— TASK INSTRUCTIONS —
Which lines of the records contain the word "Discussion"? Copy each one.
# # #
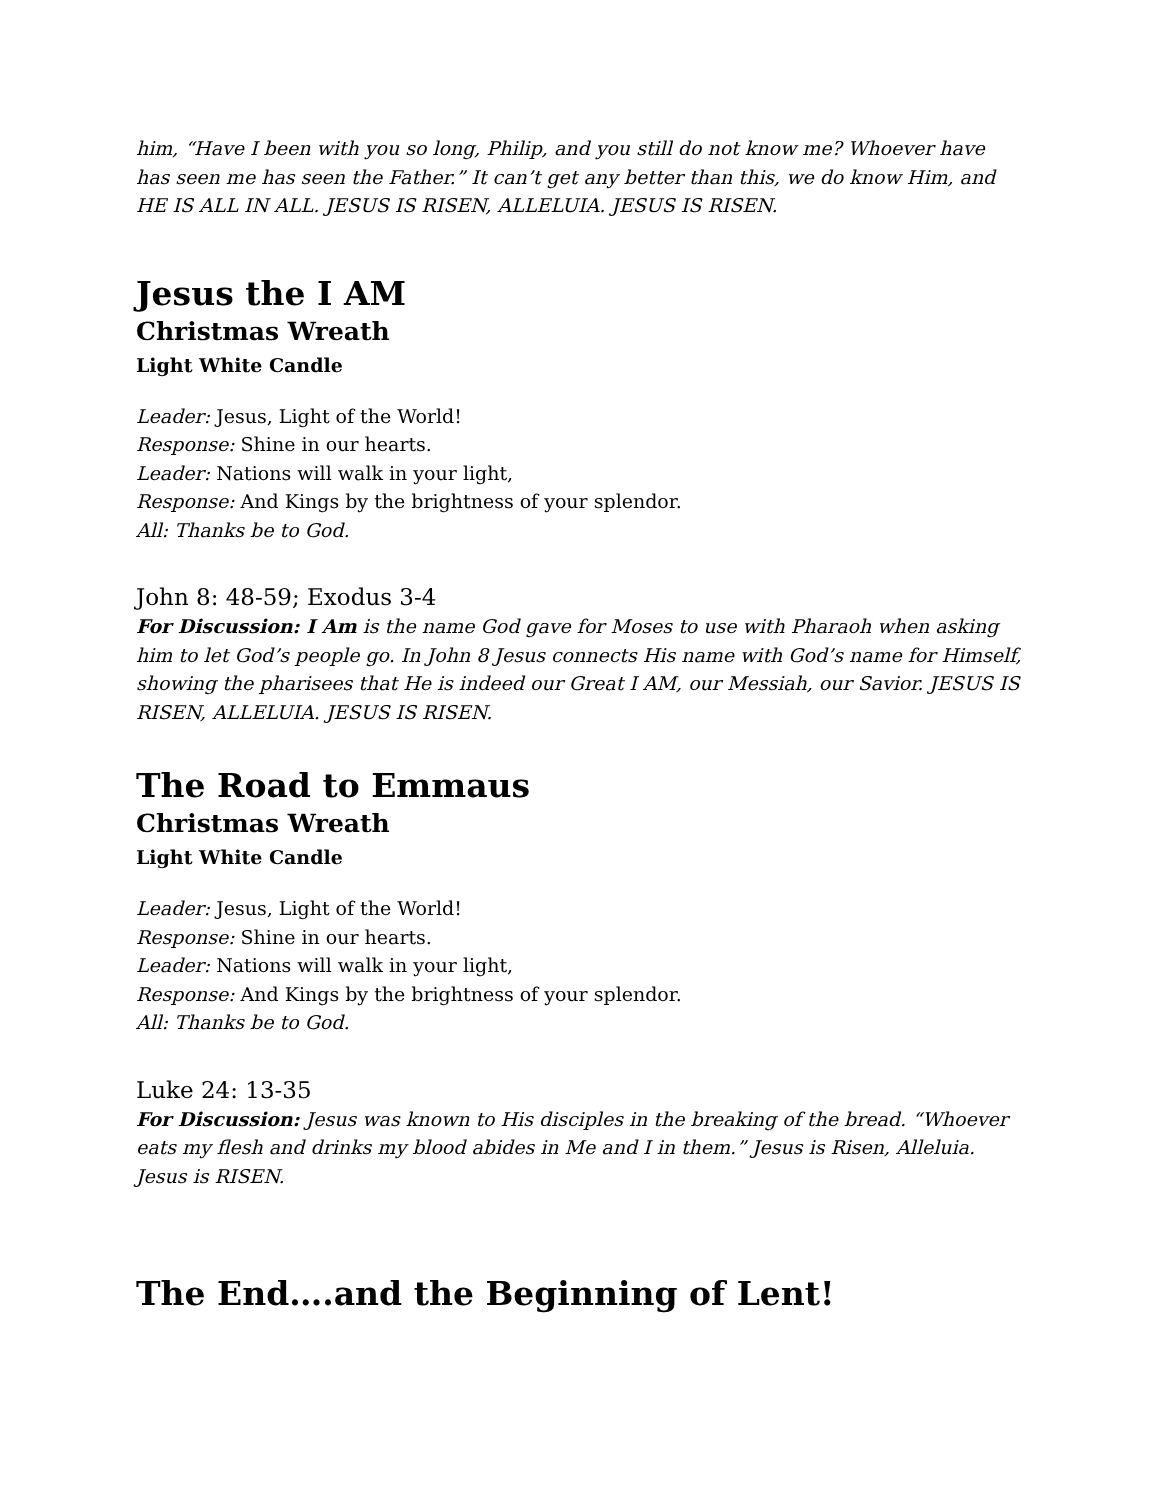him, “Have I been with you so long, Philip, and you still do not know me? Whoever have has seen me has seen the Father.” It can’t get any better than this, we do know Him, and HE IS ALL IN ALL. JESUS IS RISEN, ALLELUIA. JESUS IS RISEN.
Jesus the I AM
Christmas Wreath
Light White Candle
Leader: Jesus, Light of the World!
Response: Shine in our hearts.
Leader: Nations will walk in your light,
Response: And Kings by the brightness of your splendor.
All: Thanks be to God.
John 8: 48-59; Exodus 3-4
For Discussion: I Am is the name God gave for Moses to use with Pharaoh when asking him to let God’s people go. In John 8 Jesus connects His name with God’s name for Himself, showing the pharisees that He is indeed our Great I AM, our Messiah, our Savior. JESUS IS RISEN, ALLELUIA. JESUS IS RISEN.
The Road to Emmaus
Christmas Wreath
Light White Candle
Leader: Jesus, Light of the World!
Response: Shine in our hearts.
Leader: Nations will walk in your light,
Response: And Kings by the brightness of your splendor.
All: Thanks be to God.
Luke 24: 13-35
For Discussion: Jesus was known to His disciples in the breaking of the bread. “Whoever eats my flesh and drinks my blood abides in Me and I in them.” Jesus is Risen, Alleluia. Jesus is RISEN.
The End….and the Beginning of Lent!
# # #
— RESPONSE AREA —
For Discussion: I Am is the name God gave for Moses to use with Pharaoh when asking him to let God’s people go. In John 8 Jesus connects His name with God’s name for Himself, showing the pharisees that He is indeed our Great I AM, our Messiah, our Savior. JESUS IS RISEN, ALLELUIA. JESUS IS RISEN.
For Discussion: Jesus was known to His disciples in the breaking of the bread. “Whoever eats my flesh and drinks my blood abides in Me and I in them.” Jesus is Risen, Alleluia. Jesus is RISEN.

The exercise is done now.